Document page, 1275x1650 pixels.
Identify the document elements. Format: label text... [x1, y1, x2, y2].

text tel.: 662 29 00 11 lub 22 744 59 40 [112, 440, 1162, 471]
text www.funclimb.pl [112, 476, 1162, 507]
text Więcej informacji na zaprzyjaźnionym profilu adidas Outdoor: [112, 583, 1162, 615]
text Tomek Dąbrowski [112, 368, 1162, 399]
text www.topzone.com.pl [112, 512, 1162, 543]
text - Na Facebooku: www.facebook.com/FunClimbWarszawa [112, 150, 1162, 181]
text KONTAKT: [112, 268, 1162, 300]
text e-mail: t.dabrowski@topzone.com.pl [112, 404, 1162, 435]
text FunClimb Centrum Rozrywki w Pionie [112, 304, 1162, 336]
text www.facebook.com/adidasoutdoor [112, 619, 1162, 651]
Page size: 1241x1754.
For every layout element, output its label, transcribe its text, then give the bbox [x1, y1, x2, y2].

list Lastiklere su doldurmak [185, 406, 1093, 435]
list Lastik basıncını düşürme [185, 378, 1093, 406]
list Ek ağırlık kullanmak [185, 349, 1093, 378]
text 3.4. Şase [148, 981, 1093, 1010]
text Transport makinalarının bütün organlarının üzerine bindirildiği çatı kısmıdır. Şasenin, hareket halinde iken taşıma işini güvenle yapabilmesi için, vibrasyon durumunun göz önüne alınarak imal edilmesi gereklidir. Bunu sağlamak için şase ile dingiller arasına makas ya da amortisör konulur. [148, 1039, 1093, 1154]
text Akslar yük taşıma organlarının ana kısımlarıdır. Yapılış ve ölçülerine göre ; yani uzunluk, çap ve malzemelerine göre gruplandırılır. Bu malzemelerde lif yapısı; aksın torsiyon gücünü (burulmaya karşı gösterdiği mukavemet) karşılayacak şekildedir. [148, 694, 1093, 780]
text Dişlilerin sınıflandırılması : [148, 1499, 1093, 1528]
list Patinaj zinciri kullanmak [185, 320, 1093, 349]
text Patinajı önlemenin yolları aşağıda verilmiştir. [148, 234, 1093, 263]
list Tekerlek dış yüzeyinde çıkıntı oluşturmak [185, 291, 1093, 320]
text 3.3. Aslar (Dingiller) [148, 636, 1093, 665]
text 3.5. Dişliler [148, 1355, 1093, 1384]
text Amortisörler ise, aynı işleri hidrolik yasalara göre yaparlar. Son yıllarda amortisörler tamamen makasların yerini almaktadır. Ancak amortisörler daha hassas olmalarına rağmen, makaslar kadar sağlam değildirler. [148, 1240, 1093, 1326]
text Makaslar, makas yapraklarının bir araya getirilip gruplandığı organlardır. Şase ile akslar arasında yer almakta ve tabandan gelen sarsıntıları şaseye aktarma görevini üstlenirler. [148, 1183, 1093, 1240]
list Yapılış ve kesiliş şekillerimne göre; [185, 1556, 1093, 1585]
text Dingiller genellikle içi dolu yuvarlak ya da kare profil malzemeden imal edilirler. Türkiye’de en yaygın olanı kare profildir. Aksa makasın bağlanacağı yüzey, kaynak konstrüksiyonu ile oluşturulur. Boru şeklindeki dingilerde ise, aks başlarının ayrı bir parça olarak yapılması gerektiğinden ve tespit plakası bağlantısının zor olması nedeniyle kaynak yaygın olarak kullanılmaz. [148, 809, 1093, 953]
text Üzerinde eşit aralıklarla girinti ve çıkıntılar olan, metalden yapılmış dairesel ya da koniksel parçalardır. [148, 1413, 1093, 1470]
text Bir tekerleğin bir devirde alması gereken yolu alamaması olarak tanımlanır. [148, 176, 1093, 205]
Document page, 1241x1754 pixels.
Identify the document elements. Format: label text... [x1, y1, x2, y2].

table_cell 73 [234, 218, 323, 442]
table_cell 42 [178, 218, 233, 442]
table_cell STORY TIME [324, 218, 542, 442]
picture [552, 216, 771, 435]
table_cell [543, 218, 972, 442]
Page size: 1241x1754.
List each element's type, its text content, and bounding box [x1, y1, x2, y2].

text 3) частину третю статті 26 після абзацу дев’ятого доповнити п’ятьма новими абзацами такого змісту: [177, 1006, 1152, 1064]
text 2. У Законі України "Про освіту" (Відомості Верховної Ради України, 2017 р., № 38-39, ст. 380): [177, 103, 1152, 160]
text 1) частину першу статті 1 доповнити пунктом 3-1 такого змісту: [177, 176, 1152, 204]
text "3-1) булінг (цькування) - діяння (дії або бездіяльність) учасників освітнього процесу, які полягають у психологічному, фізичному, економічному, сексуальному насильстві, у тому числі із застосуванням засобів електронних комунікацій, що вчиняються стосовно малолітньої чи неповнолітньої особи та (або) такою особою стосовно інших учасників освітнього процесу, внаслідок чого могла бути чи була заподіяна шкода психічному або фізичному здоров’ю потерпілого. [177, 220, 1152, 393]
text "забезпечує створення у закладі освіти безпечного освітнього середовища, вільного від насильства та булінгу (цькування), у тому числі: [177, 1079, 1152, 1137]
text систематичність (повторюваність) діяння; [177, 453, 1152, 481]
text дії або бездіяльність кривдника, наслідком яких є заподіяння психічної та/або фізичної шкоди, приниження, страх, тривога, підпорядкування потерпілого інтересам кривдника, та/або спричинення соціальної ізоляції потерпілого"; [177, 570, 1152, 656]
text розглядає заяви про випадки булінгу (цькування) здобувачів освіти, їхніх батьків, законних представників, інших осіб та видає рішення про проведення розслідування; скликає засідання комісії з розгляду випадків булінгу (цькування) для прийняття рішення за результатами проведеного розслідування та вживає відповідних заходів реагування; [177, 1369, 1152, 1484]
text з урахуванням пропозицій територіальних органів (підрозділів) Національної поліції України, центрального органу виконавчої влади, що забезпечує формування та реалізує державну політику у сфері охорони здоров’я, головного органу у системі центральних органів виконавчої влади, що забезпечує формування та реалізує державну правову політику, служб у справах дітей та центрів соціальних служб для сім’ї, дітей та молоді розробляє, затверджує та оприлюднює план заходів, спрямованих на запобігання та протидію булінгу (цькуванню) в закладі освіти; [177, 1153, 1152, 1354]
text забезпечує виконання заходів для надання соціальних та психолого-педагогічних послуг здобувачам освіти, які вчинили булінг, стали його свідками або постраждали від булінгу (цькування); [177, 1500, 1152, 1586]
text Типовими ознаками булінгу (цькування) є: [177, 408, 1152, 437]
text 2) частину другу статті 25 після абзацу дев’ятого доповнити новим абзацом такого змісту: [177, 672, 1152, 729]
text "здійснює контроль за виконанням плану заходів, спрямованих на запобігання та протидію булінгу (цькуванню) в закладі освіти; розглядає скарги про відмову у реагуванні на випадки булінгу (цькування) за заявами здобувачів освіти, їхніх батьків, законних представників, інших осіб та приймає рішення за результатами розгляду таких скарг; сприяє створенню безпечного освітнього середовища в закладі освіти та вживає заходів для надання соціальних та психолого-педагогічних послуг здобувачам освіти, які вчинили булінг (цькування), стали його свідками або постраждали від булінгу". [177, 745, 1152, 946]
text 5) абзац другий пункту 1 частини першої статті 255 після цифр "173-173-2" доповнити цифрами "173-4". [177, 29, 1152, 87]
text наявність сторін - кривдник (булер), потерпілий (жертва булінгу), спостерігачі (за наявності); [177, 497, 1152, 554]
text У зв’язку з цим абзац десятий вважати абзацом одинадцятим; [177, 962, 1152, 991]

#####

* [Problem to work on]
Return every record above exactly, line by line.

* [Exercise result]
Document page, 1275x1650 pixels.
Identify the document elements. Format: label text... [x1, y1, x2, y2].

text tel.: 662 29 00 11 lub 22 744 59 40 [112, 440, 1162, 471]
text www.funclimb.pl [112, 476, 1162, 507]
text Więcej informacji na zaprzyjaźnionym profilu adidas Outdoor: [112, 583, 1162, 615]
text Tomek Dąbrowski [112, 368, 1162, 399]
text www.topzone.com.pl [112, 512, 1162, 543]
text - Na Facebooku: www.facebook.com/FunClimbWarszawa [112, 150, 1162, 181]
text KONTAKT: [112, 268, 1162, 300]
text e-mail: t.dabrowski@topzone.com.pl [112, 404, 1162, 435]
text FunClimb Centrum Rozrywki w Pionie [112, 304, 1162, 336]
text www.facebook.com/adidasoutdoor [112, 619, 1162, 651]
Page size: 1241x1754.
For every layout element, output its label, transcribe its text, then give the bbox [x1, y1, x2, y2].

list Lastiklere su doldurmak [185, 406, 1093, 435]
list Lastik basıncını düşürme [185, 378, 1093, 406]
list Ek ağırlık kullanmak [185, 349, 1093, 378]
text 3.4. Şase [148, 981, 1093, 1010]
text Transport makinalarının bütün organlarının üzerine bindirildiği çatı kısmıdır. Şasenin, hareket halinde iken taşıma işini güvenle yapabilmesi için, vibrasyon durumunun göz önüne alınarak imal edilmesi gereklidir. Bunu sağlamak için şase ile dingiller arasına makas ya da amortisör konulur. [148, 1039, 1093, 1154]
text Akslar yük taşıma organlarının ana kısımlarıdır. Yapılış ve ölçülerine göre ; yani uzunluk, çap ve malzemelerine göre gruplandırılır. Bu malzemelerde lif yapısı; aksın torsiyon gücünü (burulmaya karşı gösterdiği mukavemet) karşılayacak şekildedir. [148, 694, 1093, 780]
text Dişlilerin sınıflandırılması : [148, 1499, 1093, 1528]
list Patinaj zinciri kullanmak [185, 320, 1093, 349]
text Patinajı önlemenin yolları aşağıda verilmiştir. [148, 234, 1093, 263]
list Tekerlek dış yüzeyinde çıkıntı oluşturmak [185, 291, 1093, 320]
text 3.3. Aslar (Dingiller) [148, 636, 1093, 665]
text 3.5. Dişliler [148, 1355, 1093, 1384]
text Amortisörler ise, aynı işleri hidrolik yasalara göre yaparlar. Son yıllarda amortisörler tamamen makasların yerini almaktadır. Ancak amortisörler daha hassas olmalarına rağmen, makaslar kadar sağlam değildirler. [148, 1240, 1093, 1326]
text Makaslar, makas yapraklarının bir araya getirilip gruplandığı organlardır. Şase ile akslar arasında yer almakta ve tabandan gelen sarsıntıları şaseye aktarma görevini üstlenirler. [148, 1183, 1093, 1240]
list Yapılış ve kesiliş şekillerimne göre; [185, 1556, 1093, 1585]
text Dingiller genellikle içi dolu yuvarlak ya da kare profil malzemeden imal edilirler. Türkiye’de en yaygın olanı kare profildir. Aksa makasın bağlanacağı yüzey, kaynak konstrüksiyonu ile oluşturulur. Boru şeklindeki dingilerde ise, aks başlarının ayrı bir parça olarak yapılması gerektiğinden ve tespit plakası bağlantısının zor olması nedeniyle kaynak yaygın olarak kullanılmaz. [148, 809, 1093, 953]
text Üzerinde eşit aralıklarla girinti ve çıkıntılar olan, metalden yapılmış dairesel ya da koniksel parçalardır. [148, 1413, 1093, 1470]
text Bir tekerleğin bir devirde alması gereken yolu alamaması olarak tanımlanır. [148, 176, 1093, 205]
Document page, 1241x1754 pixels.
Identify the document elements. Format: label text... [x1, y1, x2, y2].

table_cell 73 [234, 218, 323, 442]
table_cell 42 [178, 218, 233, 442]
table_cell STORY TIME [324, 218, 542, 442]
picture [552, 216, 771, 435]
table_cell [543, 218, 972, 442]
Page size: 1241x1754.
List each element's type, its text content, and bounding box [x1, y1, x2, y2].

text 3) частину третю статті 26 після абзацу дев’ятого доповнити п’ятьма новими абзацами такого змісту: [177, 1006, 1152, 1064]
text 2. У Законі України "Про освіту" (Відомості Верховної Ради України, 2017 р., № 38-39, ст. 380): [177, 103, 1152, 160]
text 1) частину першу статті 1 доповнити пунктом 3-1 такого змісту: [177, 176, 1152, 204]
text "3-1) булінг (цькування) - діяння (дії або бездіяльність) учасників освітнього процесу, які полягають у психологічному, фізичному, економічному, сексуальному насильстві, у тому числі із застосуванням засобів електронних комунікацій, що вчиняються стосовно малолітньої чи неповнолітньої особи та (або) такою особою стосовно інших учасників освітнього процесу, внаслідок чого могла бути чи була заподіяна шкода психічному або фізичному здоров’ю потерпілого. [177, 220, 1152, 393]
text "забезпечує створення у закладі освіти безпечного освітнього середовища, вільного від насильства та булінгу (цькування), у тому числі: [177, 1079, 1152, 1137]
text систематичність (повторюваність) діяння; [177, 453, 1152, 481]
text дії або бездіяльність кривдника, наслідком яких є заподіяння психічної та/або фізичної шкоди, приниження, страх, тривога, підпорядкування потерпілого інтересам кривдника, та/або спричинення соціальної ізоляції потерпілого"; [177, 570, 1152, 656]
text розглядає заяви про випадки булінгу (цькування) здобувачів освіти, їхніх батьків, законних представників, інших осіб та видає рішення про проведення розслідування; скликає засідання комісії з розгляду випадків булінгу (цькування) для прийняття рішення за результатами проведеного розслідування та вживає відповідних заходів реагування; [177, 1369, 1152, 1484]
text з урахуванням пропозицій територіальних органів (підрозділів) Національної поліції України, центрального органу виконавчої влади, що забезпечує формування та реалізує державну політику у сфері охорони здоров’я, головного органу у системі центральних органів виконавчої влади, що забезпечує формування та реалізує державну правову політику, служб у справах дітей та центрів соціальних служб для сім’ї, дітей та молоді розробляє, затверджує та оприлюднює план заходів, спрямованих на запобігання та протидію булінгу (цькуванню) в закладі освіти; [177, 1153, 1152, 1354]
text забезпечує виконання заходів для надання соціальних та психолого-педагогічних послуг здобувачам освіти, які вчинили булінг, стали його свідками або постраждали від булінгу (цькування); [177, 1500, 1152, 1586]
text Типовими ознаками булінгу (цькування) є: [177, 408, 1152, 437]
text 2) частину другу статті 25 після абзацу дев’ятого доповнити новим абзацом такого змісту: [177, 672, 1152, 729]
text "здійснює контроль за виконанням плану заходів, спрямованих на запобігання та протидію булінгу (цькуванню) в закладі освіти; розглядає скарги про відмову у реагуванні на випадки булінгу (цькування) за заявами здобувачів освіти, їхніх батьків, законних представників, інших осіб та приймає рішення за результатами розгляду таких скарг; сприяє створенню безпечного освітнього середовища в закладі освіти та вживає заходів для надання соціальних та психолого-педагогічних послуг здобувачам освіти, які вчинили булінг (цькування), стали його свідками або постраждали від булінгу". [177, 745, 1152, 946]
text 5) абзац другий пункту 1 частини першої статті 255 після цифр "173-173-2" доповнити цифрами "173-4". [177, 29, 1152, 87]
text наявність сторін - кривдник (булер), потерпілий (жертва булінгу), спостерігачі (за наявності); [177, 497, 1152, 554]
text У зв’язку з цим абзац десятий вважати абзацом одинадцятим; [177, 962, 1152, 991]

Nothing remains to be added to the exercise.